“Dasar anak bodoh! Masa’ penjumlahan semudah ini saja nggak bisa?!”

Bayangkan ketika Anda kembali menjadi seorang anak berusia 4 tahun, lalu suatu ketika Anda mendapatkan bentakan dan omelan senada kalimat di atas saat Anda tidak bisa mengerjakan tugas hitungan Anda. Bagaimana perasaan Anda? Apa yang Anda pikirkan tentang diri Anda saat Anda menerima omelan tersebut?

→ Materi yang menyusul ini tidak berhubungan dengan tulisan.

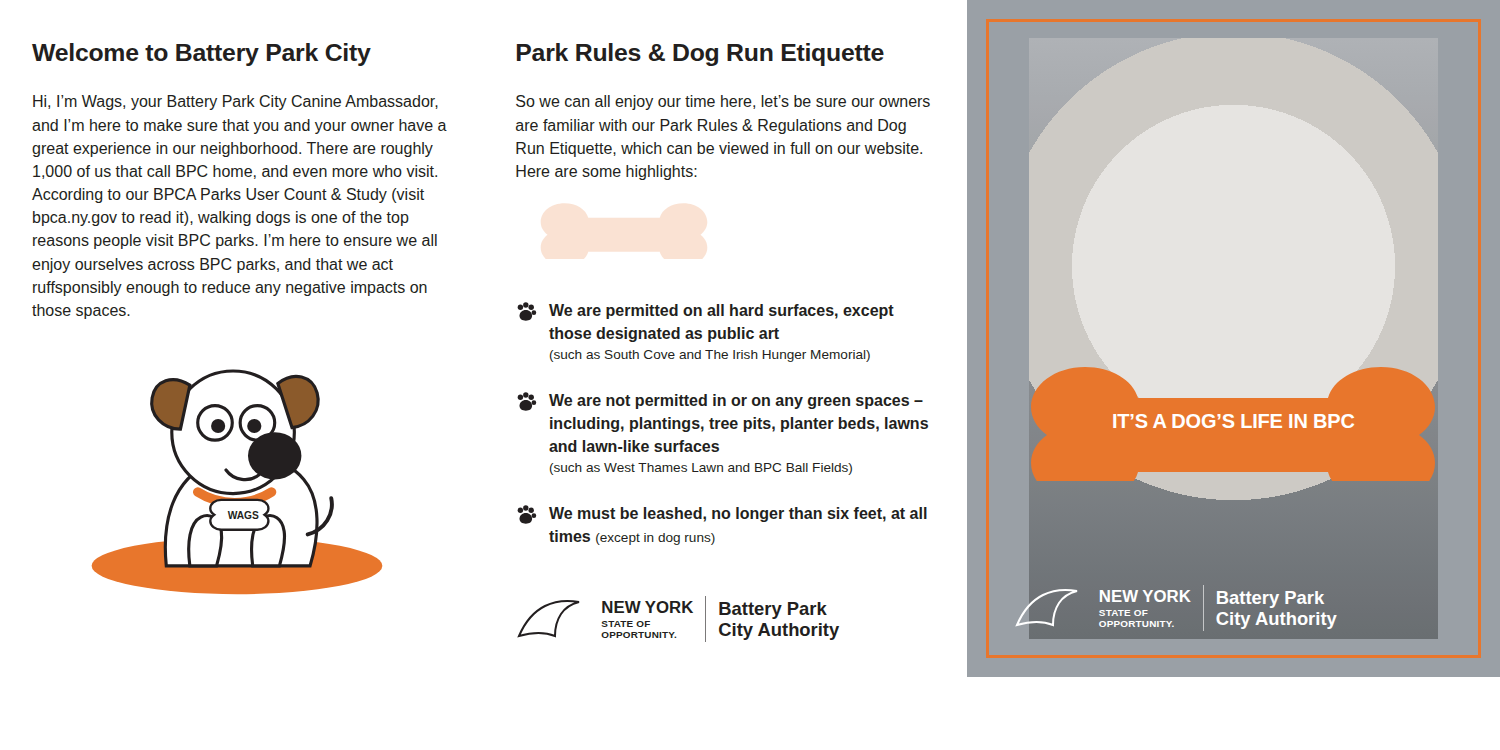Welcome to Battery Park City
Hi, I’m Wags, your Battery Park City Canine Ambassador, and I’m here to make sure that you and your owner have a great experience in our neighborhood. There are roughly 1,000 of us that call BPC home, and even more who visit. According to our BPCA Parks User Count & Study (visit bpca.ny.gov to read it), walking dogs is one of the top reasons people visit BPC parks. I’m here to ensure we all enjoy ourselves across BPC parks, and that we act ruffsponsibly enough to reduce any negative impacts on those spaces.
WAGS
Wags, the Battery Park City Canine Ambassador.
Park Rules & Dog Run Etiquette
So we can all enjoy our time here, let’s be sure our owners are familiar with our Park Rules & Regulations and Dog Run Etiquette, which can be viewed in full on our website. Here are some highlights:
We are permitted on all hard surfaces, except those designated as public art (such as South Cove and The Irish Hunger Memorial)
We are not permitted in or on any green spaces – including, plantings, tree pits, planter beds, lawns and lawn-like surfaces (such as West Thames Lawn and BPC Ball Fields)
We must be leashed, no longer than six feet, at all times (except in dog runs)
NEW YORK State of
Opportunity. Battery Park
City Authority
IT’S A DOG’S LIFE IN BPC
NEW YORK State of
Opportunity. Battery Park
City Authority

Kata-kata “dasar bodoh”, “dasar pemalas”, “dasar jelek” dan sederet kata “dasar…” yang mengandung makna negatif itulah yang akan menjadi kesimpulan seorang anak terhadap dirinya. Ketika banyak input negatif yang masuk ke kepala seorang anak tentang dirinya, maka anak pun akan menilai dirinya negatif. Garbage in, garbage out. Sampah masuk, sampah keluar. Itu kaidahnya.

Lambat laun, ia akan menilai dirinya begini, “Kata mama aku anak bodoh, berarti aku bodoh dan nggak bisa apa-apa. Sekeras apapun usahaku, aku tetap anak bodoh, nggak ada artinya.”

Kebanyakan orangtua tidak menyadari bahwa mereka lebih sering menyerang “pribadi” anak daripada menyerang “perilaku” mereka. Nyaris sama, tapi dampaknya luar biasa berbeda.

Coba bandingkan kalimat di atas dengan kalimat berikut,

“Anak pintar sepertimu tentu bisa menyelesaikan tugas dengan baik. Ingat rumus yang mama ajarkan kemarin?”

Mana yang lebih enak dan menenangkan hati untuk didengar?

Reaksi kita sebagai orang tua dalam menghadapi kesalahan anak memang sering kali melahirkan kalimat-kalimat bernada negatif. Bisa jadi kita kesal, karena berulang kali memahamkan anak, ditambah dengan perilakunya yang sukar dikendalikan. Namun, itulah tugas kita sebagai orangtua. Harus mau membiasakan diri, harus lebih bersabar dalam menghadapi mereka.

Ajarkan anak untuk memberikan nilai positif terhadap dirinya. Dengan demikian, anak belajar mencintai dirinya sendiri secara positif. Ia akan berusaha membangun dirinya sebagaimana yang Anda dan orang lain harapkan darinya.